== Extracted data ==
########

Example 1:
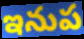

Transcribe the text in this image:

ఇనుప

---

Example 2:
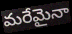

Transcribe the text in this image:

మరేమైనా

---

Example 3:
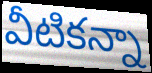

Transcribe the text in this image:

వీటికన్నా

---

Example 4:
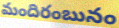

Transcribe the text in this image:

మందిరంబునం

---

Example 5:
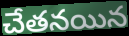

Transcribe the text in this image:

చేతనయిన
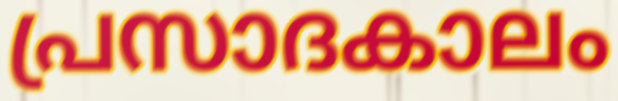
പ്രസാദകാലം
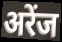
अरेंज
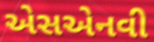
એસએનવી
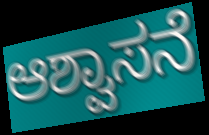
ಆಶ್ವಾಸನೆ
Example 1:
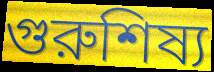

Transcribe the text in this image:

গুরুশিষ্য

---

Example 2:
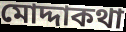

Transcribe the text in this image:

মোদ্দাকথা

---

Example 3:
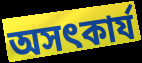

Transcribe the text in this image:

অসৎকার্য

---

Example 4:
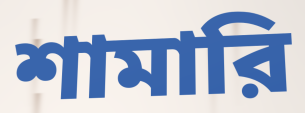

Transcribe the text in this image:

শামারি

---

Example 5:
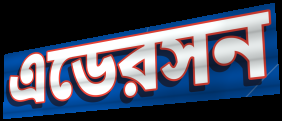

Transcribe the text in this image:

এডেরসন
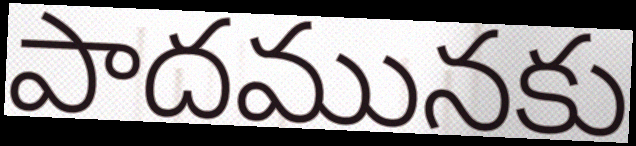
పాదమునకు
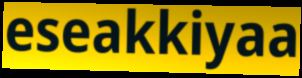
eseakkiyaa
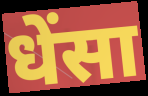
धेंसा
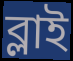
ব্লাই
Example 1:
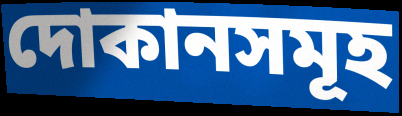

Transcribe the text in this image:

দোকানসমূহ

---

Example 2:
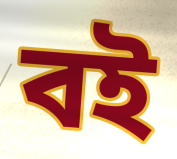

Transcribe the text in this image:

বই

########

== The task ==
No pictures belong in the answer; copy all other parts of the listing exactly.

== Response box ==
Example 1:

Transcribe the text in this image:

ఇనుప

---

Example 2:

Transcribe the text in this image:

మరేమైనా

---

Example 3:

Transcribe the text in this image:

వీటికన్నా

---

Example 4:

Transcribe the text in this image:

మందిరంబునం

---

Example 5:

Transcribe the text in this image:

చేతనయిన
പ്രസാദകാലം
अरेंज
એસએનવી
ಆಶ್ವಾಸನೆ
Example 1:

Transcribe the text in this image:

গুরুশিষ্য

---

Example 2:

Transcribe the text in this image:

মোদ্দাকথা

---

Example 3:

Transcribe the text in this image:

অসৎকার্য

---

Example 4:

Transcribe the text in this image:

শামারি

---

Example 5:

Transcribe the text in this image:

এডেরসন
పాదమునకు
eseakkiyaa
धेंसा
ব্লাই
Example 1:

Transcribe the text in this image:

দোকানসমূহ

---

Example 2:

Transcribe the text in this image:

বই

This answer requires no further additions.